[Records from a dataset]
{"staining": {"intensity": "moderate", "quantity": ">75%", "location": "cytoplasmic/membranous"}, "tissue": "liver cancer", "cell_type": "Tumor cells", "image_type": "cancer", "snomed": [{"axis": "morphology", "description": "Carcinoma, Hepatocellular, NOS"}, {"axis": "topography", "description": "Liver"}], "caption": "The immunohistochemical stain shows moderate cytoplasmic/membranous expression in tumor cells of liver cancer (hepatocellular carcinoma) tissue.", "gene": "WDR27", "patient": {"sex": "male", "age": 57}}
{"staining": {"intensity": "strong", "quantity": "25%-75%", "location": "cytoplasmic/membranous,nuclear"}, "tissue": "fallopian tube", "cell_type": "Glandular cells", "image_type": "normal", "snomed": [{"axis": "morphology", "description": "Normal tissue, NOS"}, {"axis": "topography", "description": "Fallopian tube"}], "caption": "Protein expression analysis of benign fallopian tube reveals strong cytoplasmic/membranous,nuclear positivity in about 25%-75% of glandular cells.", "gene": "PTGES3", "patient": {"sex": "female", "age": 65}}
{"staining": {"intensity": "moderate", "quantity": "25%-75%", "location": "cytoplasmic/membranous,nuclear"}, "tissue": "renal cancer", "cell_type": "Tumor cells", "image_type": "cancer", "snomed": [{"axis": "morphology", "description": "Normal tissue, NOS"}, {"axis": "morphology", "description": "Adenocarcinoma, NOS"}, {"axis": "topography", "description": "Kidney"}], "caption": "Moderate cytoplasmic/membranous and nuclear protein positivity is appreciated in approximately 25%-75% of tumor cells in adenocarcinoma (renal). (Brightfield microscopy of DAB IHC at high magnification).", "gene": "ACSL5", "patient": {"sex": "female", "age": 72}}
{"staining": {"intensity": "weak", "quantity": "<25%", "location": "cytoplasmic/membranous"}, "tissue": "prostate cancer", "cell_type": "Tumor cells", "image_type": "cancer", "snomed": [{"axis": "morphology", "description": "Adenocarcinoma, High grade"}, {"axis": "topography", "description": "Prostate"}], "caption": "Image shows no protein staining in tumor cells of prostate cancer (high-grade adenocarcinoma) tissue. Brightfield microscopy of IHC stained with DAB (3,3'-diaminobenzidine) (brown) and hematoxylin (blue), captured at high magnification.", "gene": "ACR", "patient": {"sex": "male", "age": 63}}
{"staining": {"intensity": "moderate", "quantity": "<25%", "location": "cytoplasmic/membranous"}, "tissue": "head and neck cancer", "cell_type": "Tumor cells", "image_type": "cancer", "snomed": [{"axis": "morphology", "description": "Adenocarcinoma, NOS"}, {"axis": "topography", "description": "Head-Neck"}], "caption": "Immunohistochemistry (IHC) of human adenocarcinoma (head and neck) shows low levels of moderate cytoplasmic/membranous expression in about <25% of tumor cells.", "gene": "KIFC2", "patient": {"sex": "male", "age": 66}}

Required work
Please reproduce every record shown above, exactly as written.

Exercise result
{"staining": {"intensity": "moderate", "quantity": ">75%", "location": "cytoplasmic/membranous"}, "tissue": "liver cancer", "cell_type": "Tumor cells", "image_type": "cancer", "snomed": [{"axis": "morphology", "description": "Carcinoma, Hepatocellular, NOS"}, {"axis": "topography", "description": "Liver"}], "caption": "The immunohistochemical stain shows moderate cytoplasmic/membranous expression in tumor cells of liver cancer (hepatocellular carcinoma) tissue.", "gene": "WDR27", "patient": {"sex": "male", "age": 57}}
{"staining": {"intensity": "strong", "quantity": "25%-75%", "location": "cytoplasmic/membranous,nuclear"}, "tissue": "fallopian tube", "cell_type": "Glandular cells", "image_type": "normal", "snomed": [{"axis": "morphology", "description": "Normal tissue, NOS"}, {"axis": "topography", "description": "Fallopian tube"}], "caption": "Protein expression analysis of benign fallopian tube reveals strong cytoplasmic/membranous,nuclear positivity in about 25%-75% of glandular cells.", "gene": "PTGES3", "patient": {"sex": "female", "age": 65}}
{"staining": {"intensity": "moderate", "quantity": "25%-75%", "location": "cytoplasmic/membranous,nuclear"}, "tissue": "renal cancer", "cell_type": "Tumor cells", "image_type": "cancer", "snomed": [{"axis": "morphology", "description": "Normal tissue, NOS"}, {"axis": "morphology", "description": "Adenocarcinoma, NOS"}, {"axis": "topography", "description": "Kidney"}], "caption": "Moderate cytoplasmic/membranous and nuclear protein positivity is appreciated in approximately 25%-75% of tumor cells in adenocarcinoma (renal). (Brightfield microscopy of DAB IHC at high magnification).", "gene": "ACSL5", "patient": {"sex": "female", "age": 72}}
{"staining": {"intensity": "weak", "quantity": "<25%", "location": "cytoplasmic/membranous"}, "tissue": "prostate cancer", "cell_type": "Tumor cells", "image_type": "cancer", "snomed": [{"axis": "morphology", "description": "Adenocarcinoma, High grade"}, {"axis": "topography", "description": "Prostate"}], "caption": "Image shows no protein staining in tumor cells of prostate cancer (high-grade adenocarcinoma) tissue. Brightfield microscopy of IHC stained with DAB (3,3'-diaminobenzidine) (brown) and hematoxylin (blue), captured at high magnification.", "gene": "ACR", "patient": {"sex": "male", "age": 63}}
{"staining": {"intensity": "moderate", "quantity": "<25%", "location": "cytoplasmic/membranous"}, "tissue": "head and neck cancer", "cell_type": "Tumor cells", "image_type": "cancer", "snomed": [{"axis": "morphology", "description": "Adenocarcinoma, NOS"}, {"axis": "topography", "description": "Head-Neck"}], "caption": "Immunohistochemistry (IHC) of human adenocarcinoma (head and neck) shows low levels of moderate cytoplasmic/membranous expression in about <25% of tumor cells.", "gene": "KIFC2", "patient": {"sex": "male", "age": 66}}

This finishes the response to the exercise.